13. Dualistic view towards biological basis of body and mind

Ans) This point of view holds that only mental phenomena are real and that physical occurrences can be reduced to mental ones. This phenomenology has a big impact on humanistic psychology. They emphasise the essential character of experience and the fact that our understanding of the outside world depends on our interpretation of it.


14. Brain disease

Ans) The brain controls thoughts, memory, speech, and movement. Inflammation in the brain can lead to problems such as vision loss, weakness and paralysis. Loss of brain cells, which happens if you suffer a stroke, can affect your ability to think clearly. Brain tumours can also press on nerves and affect brain function. Some brain diseases are genetic. The symptoms of brain diseases vary widely depending on the specific problem. In some cases, damage is permanent. In other cases, treatments such as surgery, medicines, or physical therapy can correct the source of the problem or improve symptoms.
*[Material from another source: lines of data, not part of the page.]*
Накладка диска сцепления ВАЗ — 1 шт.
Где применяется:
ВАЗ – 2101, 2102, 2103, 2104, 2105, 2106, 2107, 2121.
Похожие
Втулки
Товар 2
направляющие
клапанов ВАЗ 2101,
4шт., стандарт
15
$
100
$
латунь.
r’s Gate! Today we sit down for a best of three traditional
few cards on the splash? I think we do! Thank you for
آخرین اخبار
15. Evolution of adaptive mechanisms

Ans) Humans have physiologically based systems that predisposition them to act, feel, and think in particular ways from the moment they are born. This enables individuals to acquire knowledge, retain it, speak a language, recognise specific elements of their surroundings at birth, emote on a universal level, and form relationships with other people. The frequency with which specific genes, together with the traits they create, arise in an inbreeding population changes with time. Due to genetic mutations, certain features, such as those resulting from natural selection, evolutionary adaptations, and brain evolution, change.


16. Defense mechanisms

Ans) Freud claimed that the ego does its best to reconcile the needs of the id, the superego, and the demands of reality. But when worry takes over, the ego has to stand up for itself. It accomplishes this by automatically suppressing the urges or transforming them into a more bearable, non-dangerous form. The term "ego defence mechanisms" refers to this method of controlling ideals or urges that are morally or socially unacceptable.
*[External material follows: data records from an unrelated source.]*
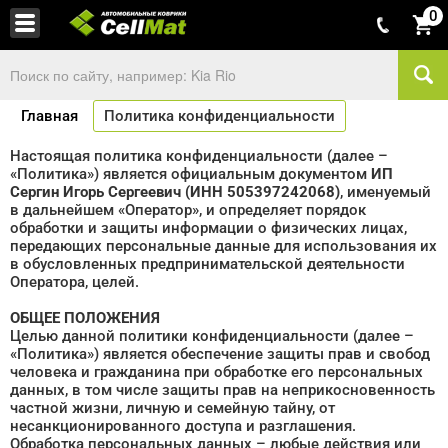
0
Главная
Политика конфиденциальности
Настоящая политика конфиденциальности (далее –
«Политика») является официальным документом
ИП
Сергин Игорь Сергеевич (ИНН 505397242068)
, именуемый
в дальнейшем «Оператор», и определяет порядок
обработки и защиты информации о физических лицах,
передающих персональные данные для использования их
в обусловленных предпринимательской деятельности
Оператора, целей.
ОБЩЕЕ ПОЛОЖЕНИЯ
Целью данной политики конфиденциальности (далее –
«Политика») является обеспечение защиты прав и свобод
человека и гражданина при обработке его персональных
данных, в том числе защиты прав на неприкосновенность
частной жизни, личную и семейную тайну, от
несанкционированного доступа и разглашения.
Обработка персональных данных – любые действия или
17. Mental health as resilience

Ans) Resilience is the ability to adapt to difficult situations. Resilience isn't about putting up with something difficult, being stoic or figuring it out on your own. In fact, being able to reach out to others for support is a key part of being resilient. Resilience can protect from various mental health conditions, such as depression and anxiety. Resilience can also help offset factors that increase the risk of mental health conditions, such as being bullied or previous trauma. If there is an existing mental health condition, being resilient can improve your coping ability.
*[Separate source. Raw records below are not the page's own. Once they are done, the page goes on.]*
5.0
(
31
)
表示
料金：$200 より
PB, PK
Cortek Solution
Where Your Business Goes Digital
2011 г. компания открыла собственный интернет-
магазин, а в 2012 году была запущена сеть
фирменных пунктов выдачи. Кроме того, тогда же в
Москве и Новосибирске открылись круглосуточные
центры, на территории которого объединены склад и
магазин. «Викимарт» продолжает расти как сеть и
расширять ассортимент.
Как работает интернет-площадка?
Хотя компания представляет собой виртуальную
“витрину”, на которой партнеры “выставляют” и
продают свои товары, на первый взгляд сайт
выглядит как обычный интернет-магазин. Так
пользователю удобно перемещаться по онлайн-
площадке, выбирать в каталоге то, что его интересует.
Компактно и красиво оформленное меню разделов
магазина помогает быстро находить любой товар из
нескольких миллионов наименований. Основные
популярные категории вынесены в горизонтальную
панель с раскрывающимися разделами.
18. Mesmerism and hypnotism

Ans) Mesmerism: Inducing a trance-like mental state in which victims are highly suggestible is known as mesmerism. It was used to treat psychological problems when an Austrian doctor by the name of Friedrich Anton Mesmer started a clinic in Paris. His patients had hysterical disorders, mysterious illnesses with no obvious physical explanation. Unexpectedly many patients seemed to benefit from this treatment, known as mesmerism.


Hypnotism: Hypnosis, a method that relies on the power of suggestion, can treat hysterical conditions, several scientists came to the conclusion that hysterical diseases are mental disorders. Some scientists disagreed, however, and thought that hysterical diseases had subtle physiological underpinnings.